Streaming Architectures for Extreme Energy Efficiency in High-Performance Computing

Name: Streaming Architectures for Extreme Energy Efficiency in High-Performance Computing
Author: Fabian Thomas Schuiki

von Fabian Thomas Schuiki, herausgegeben von Huang Qiuting, Mathieu Luisier, Andreas Schenk und Bernd Witzigmann

Mitwirkende
Autor / Autorin	Fabian Thomas Schuiki
Herausgegeben von	Huang Qiuting
Herausgegeben von	Mathieu Luisier
Herausgegeben von	Andreas Schenk
Herausgegeben von	Bernd Witzigmann

The end of Moore’s law and the breakdown of Dennard scaling has prompted a paradigm shift in the way we approach computer architecture design. Performance at low power has become the key ingredient in achieving high utilization of available hardware in order to mitigate the effect of limited frequency and overcome dark silicon.

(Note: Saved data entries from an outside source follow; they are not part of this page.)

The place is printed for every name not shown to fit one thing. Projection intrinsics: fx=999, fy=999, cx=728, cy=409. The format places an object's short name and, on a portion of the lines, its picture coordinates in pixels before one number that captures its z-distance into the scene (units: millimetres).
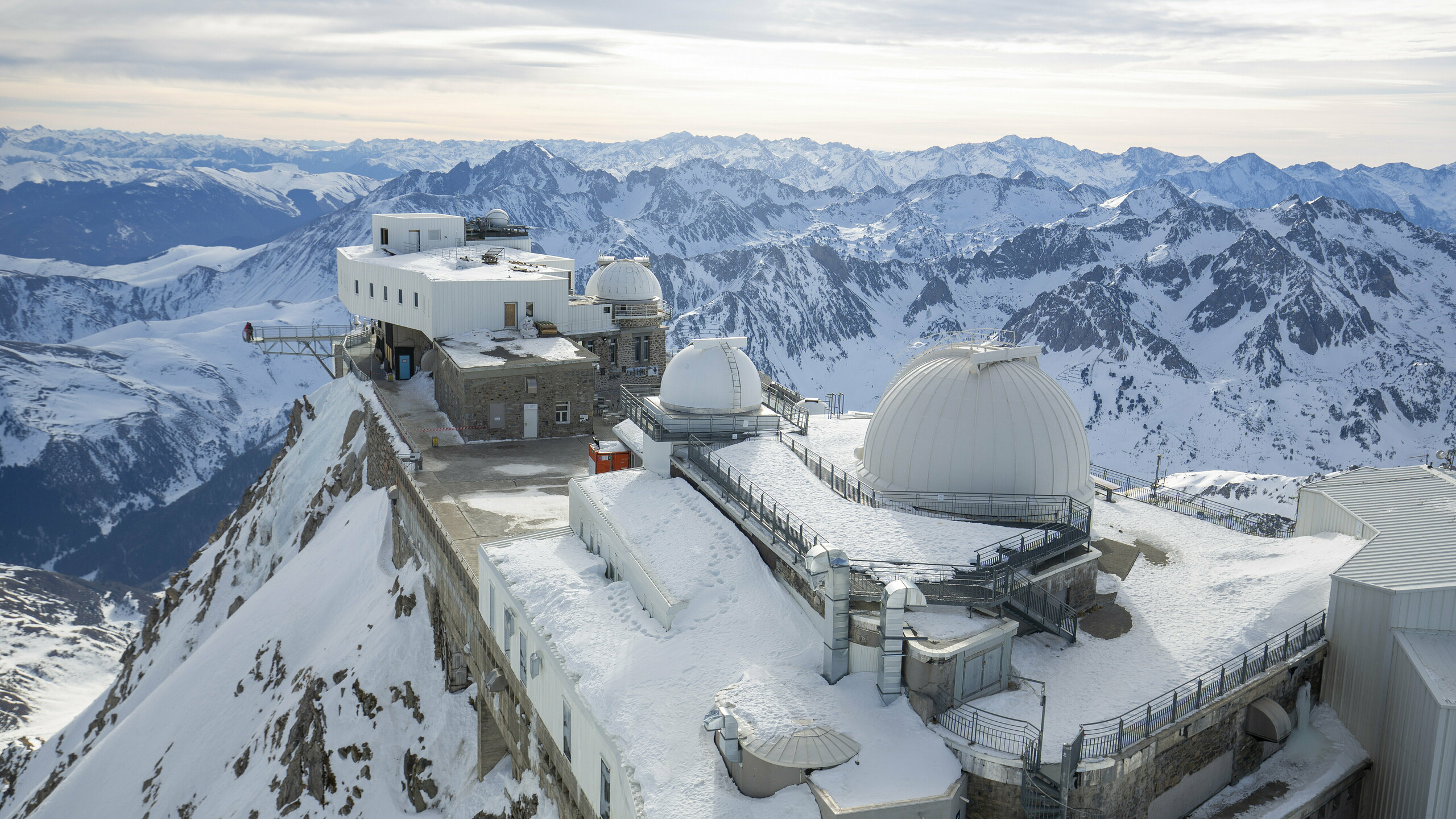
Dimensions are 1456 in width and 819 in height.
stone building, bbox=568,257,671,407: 64812
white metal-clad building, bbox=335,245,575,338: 55688
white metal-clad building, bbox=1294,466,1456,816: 25359
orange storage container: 39250
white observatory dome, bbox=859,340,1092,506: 28719
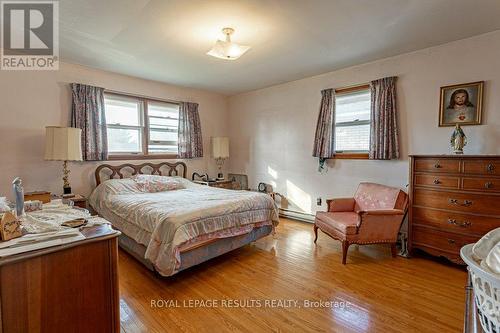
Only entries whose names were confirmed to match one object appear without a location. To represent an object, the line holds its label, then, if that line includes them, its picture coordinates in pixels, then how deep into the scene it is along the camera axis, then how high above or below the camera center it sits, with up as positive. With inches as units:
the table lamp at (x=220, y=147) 195.0 +8.2
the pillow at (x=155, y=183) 144.8 -16.5
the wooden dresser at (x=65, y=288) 40.6 -24.3
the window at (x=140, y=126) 156.9 +20.6
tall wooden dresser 94.3 -16.7
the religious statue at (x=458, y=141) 105.3 +8.8
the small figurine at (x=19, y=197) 58.2 -10.5
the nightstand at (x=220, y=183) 183.6 -20.1
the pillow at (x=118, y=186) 133.7 -17.3
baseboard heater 170.6 -40.9
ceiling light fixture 97.3 +43.8
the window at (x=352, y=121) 144.2 +23.4
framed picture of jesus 108.7 +26.2
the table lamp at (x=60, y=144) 117.3 +5.3
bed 88.8 -26.1
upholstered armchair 109.8 -28.4
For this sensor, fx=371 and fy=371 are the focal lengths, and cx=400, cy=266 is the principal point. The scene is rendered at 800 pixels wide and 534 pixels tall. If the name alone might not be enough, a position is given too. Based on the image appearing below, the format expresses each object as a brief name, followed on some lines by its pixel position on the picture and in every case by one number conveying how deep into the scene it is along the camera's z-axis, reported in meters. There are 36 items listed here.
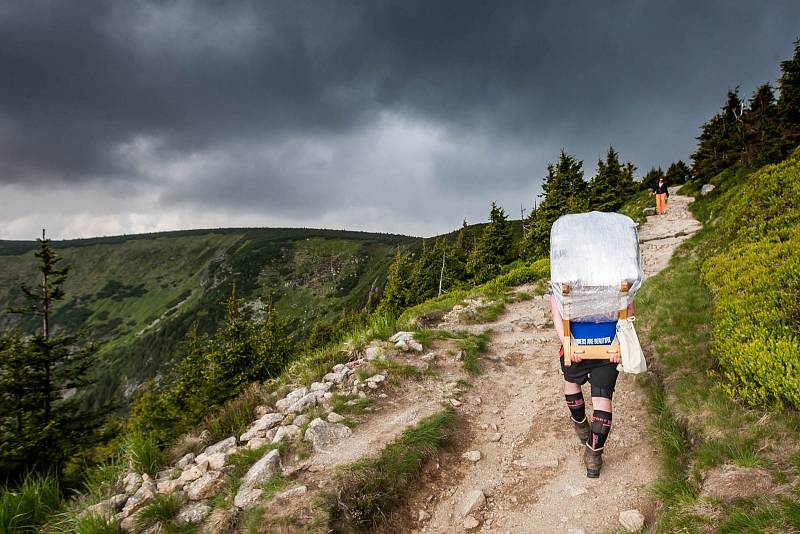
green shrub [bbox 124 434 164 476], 5.07
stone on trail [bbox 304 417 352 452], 5.22
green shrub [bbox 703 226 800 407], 4.08
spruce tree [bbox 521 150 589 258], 33.62
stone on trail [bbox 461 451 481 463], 5.07
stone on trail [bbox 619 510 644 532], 3.50
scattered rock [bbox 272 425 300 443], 5.39
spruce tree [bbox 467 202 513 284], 44.25
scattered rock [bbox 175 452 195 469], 5.11
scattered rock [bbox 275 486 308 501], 3.99
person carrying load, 3.72
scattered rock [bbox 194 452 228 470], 4.89
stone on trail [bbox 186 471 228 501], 4.30
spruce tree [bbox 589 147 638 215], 36.29
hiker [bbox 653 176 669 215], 26.23
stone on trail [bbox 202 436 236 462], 5.36
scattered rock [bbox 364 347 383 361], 8.19
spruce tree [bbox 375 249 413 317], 49.84
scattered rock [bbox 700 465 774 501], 3.00
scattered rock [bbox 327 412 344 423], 5.79
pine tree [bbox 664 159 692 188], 59.22
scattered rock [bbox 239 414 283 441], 5.72
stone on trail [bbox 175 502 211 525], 3.91
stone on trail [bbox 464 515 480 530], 3.97
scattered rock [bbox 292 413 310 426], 5.75
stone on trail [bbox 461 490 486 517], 4.17
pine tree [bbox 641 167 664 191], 57.14
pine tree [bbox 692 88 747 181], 32.44
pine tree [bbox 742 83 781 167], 23.41
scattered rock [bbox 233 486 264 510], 4.02
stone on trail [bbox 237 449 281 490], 4.40
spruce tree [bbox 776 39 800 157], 22.77
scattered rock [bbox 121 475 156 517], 4.16
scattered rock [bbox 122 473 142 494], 4.61
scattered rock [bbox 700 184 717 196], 28.26
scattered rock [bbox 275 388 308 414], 6.61
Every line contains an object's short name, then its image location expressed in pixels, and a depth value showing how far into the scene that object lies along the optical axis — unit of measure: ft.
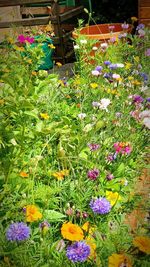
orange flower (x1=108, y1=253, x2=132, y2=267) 3.71
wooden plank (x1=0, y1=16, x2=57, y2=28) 18.25
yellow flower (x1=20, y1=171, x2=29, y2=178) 5.49
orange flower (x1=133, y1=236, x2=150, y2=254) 3.77
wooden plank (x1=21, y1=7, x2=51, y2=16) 21.09
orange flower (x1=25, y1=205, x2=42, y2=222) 4.57
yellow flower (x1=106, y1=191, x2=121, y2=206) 5.94
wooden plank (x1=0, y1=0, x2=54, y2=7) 18.51
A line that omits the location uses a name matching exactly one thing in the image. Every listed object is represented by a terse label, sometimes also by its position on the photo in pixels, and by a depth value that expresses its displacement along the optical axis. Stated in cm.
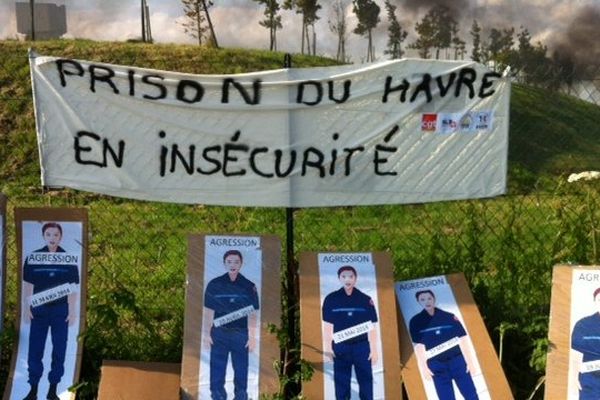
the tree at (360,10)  2126
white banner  422
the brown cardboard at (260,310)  392
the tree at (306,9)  2161
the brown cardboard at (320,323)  391
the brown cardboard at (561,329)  389
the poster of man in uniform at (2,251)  410
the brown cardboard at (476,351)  392
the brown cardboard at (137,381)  379
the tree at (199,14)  1878
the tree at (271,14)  2225
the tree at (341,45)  1999
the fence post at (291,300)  406
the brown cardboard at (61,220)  413
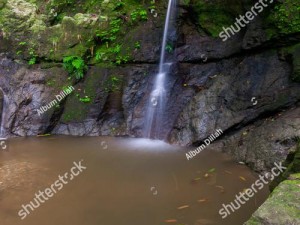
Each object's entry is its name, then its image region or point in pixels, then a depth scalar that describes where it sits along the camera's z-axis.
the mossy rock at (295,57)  6.57
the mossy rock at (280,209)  2.88
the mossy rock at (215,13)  7.63
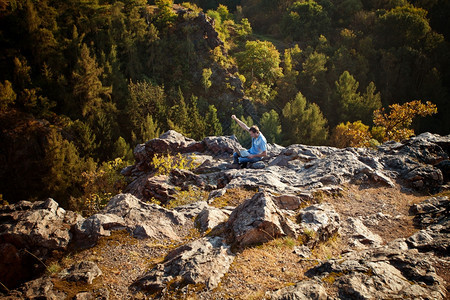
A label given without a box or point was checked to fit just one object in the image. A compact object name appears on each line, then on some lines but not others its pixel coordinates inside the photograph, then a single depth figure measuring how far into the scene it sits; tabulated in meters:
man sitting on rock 10.45
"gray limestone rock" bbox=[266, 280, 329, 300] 3.80
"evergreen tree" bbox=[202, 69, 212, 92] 39.44
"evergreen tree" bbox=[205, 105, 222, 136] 35.50
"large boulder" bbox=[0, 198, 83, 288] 5.19
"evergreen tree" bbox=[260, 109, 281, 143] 36.91
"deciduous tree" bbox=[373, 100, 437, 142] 19.72
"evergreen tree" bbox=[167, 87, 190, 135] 33.75
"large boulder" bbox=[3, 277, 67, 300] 4.16
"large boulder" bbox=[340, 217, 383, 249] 6.23
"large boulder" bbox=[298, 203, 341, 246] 5.91
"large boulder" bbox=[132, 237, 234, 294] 4.39
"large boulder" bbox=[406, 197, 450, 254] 5.02
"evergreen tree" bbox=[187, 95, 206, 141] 34.12
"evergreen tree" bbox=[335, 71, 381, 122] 40.06
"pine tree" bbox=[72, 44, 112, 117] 30.53
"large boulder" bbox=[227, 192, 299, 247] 5.41
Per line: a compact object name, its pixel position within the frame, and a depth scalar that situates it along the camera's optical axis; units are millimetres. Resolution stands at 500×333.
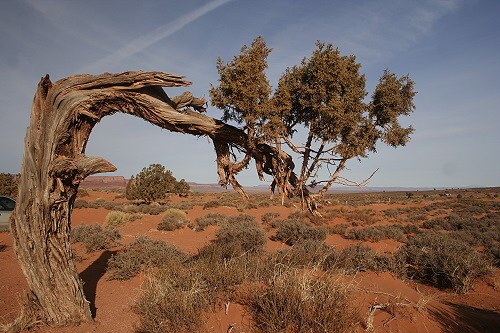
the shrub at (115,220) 17589
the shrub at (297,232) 14692
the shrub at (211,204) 30406
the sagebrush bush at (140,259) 7891
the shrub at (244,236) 11188
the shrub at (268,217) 22181
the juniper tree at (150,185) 31000
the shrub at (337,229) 18027
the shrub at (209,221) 18706
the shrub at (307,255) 7535
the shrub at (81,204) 26406
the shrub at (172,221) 17750
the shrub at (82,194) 44781
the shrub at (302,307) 3914
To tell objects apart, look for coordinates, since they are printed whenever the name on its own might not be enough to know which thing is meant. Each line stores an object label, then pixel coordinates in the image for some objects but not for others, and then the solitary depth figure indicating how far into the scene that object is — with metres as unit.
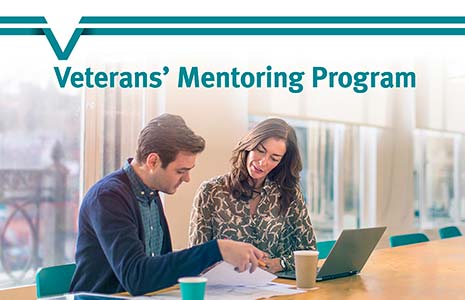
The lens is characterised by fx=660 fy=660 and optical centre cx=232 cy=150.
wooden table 2.05
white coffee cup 2.10
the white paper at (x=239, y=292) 1.89
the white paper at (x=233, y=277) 1.97
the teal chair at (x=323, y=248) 3.22
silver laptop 2.23
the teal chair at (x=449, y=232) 4.46
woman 2.81
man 1.82
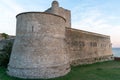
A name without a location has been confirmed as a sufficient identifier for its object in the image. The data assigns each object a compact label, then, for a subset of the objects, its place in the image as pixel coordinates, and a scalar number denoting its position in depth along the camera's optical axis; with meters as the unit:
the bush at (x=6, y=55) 9.10
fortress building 6.21
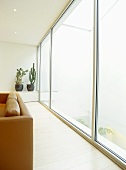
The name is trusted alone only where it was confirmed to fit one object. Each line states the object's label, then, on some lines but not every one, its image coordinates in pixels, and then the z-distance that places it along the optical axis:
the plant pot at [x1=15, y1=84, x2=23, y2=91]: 6.30
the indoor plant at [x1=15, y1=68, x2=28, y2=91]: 6.31
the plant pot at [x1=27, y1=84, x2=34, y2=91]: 6.48
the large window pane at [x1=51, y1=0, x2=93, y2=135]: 3.28
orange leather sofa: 1.46
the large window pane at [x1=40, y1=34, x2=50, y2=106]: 5.84
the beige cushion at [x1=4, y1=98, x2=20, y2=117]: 1.60
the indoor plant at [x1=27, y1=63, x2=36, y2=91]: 6.50
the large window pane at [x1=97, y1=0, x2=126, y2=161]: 2.16
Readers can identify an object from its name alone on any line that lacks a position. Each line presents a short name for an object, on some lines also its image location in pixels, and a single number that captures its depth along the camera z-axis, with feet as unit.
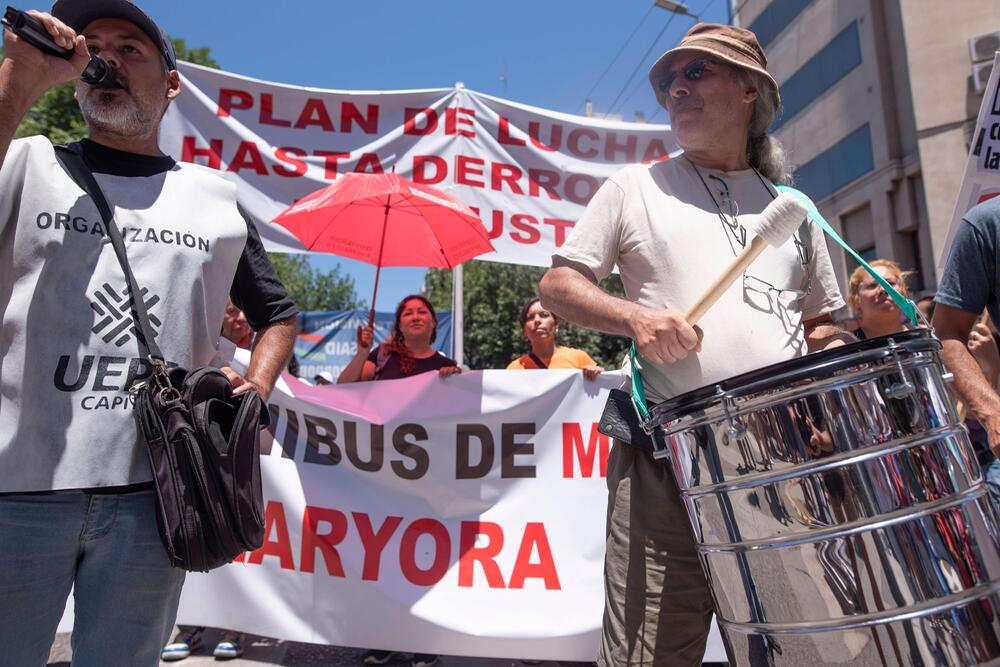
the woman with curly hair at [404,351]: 15.16
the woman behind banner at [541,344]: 16.43
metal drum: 3.91
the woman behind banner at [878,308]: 12.08
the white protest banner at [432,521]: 11.84
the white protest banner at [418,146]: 16.20
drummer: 6.07
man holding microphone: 4.70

The von Neumann bottleneck is one of the key challenges in this field: instruction fetches compete with data accesses for memory bandwidth. This bottleneck also applies to the instruction pipeline of a processor, where load-store and control instructions compete with compute instructions for issue slots. A popular way to overcome this bottleneck is to implement dedicated accelerators for a specific problem. This approach has grown ever more popular with the recent rise of machine learning. It is based on the observation that, all other things being equal, specialization in hardware always wins. However the complementary conclusion also holds: the lack of general programmability limits the accelerator’s use to a specific problem. In a time of fast-moving algorithms, today’s hardware accelerator cannot compute tomorrow’s algorithm. General purpose processors have evolved to mitigate the von Neumann bottleneck as well. One example of this is the CISC-to-RISC translation in modern processors, which can act as an instruction compression scheme. Similarly, SIMD and SIMT paradigms offer a fixed increase in computations per instruction, while Cray-style vectorization offers a more dynamic and potentially higher increase. Among the algorithms that lend themselves particularly well to such acceleration is the class of data-oblivious algorithms. These algorithms have control flow which does not depend on the data being processed, and comprise many relevant algorithms from linear algebra, machine learning, and scientific computing. This thesis develops the concept of hardware address generation and direct memory streaming as a method to mitigate the von Neumann bottleneck, applies the concept to in-order single-issue processors, allowing them to achieve full utilization of compute resources, introduces pseudo-dual-issue execution with dedicated compute hardware loops, and distills these extensions into an architectural template for high-performance computers capable of concentrating a significant part of its energy footprint in the arithmetic units.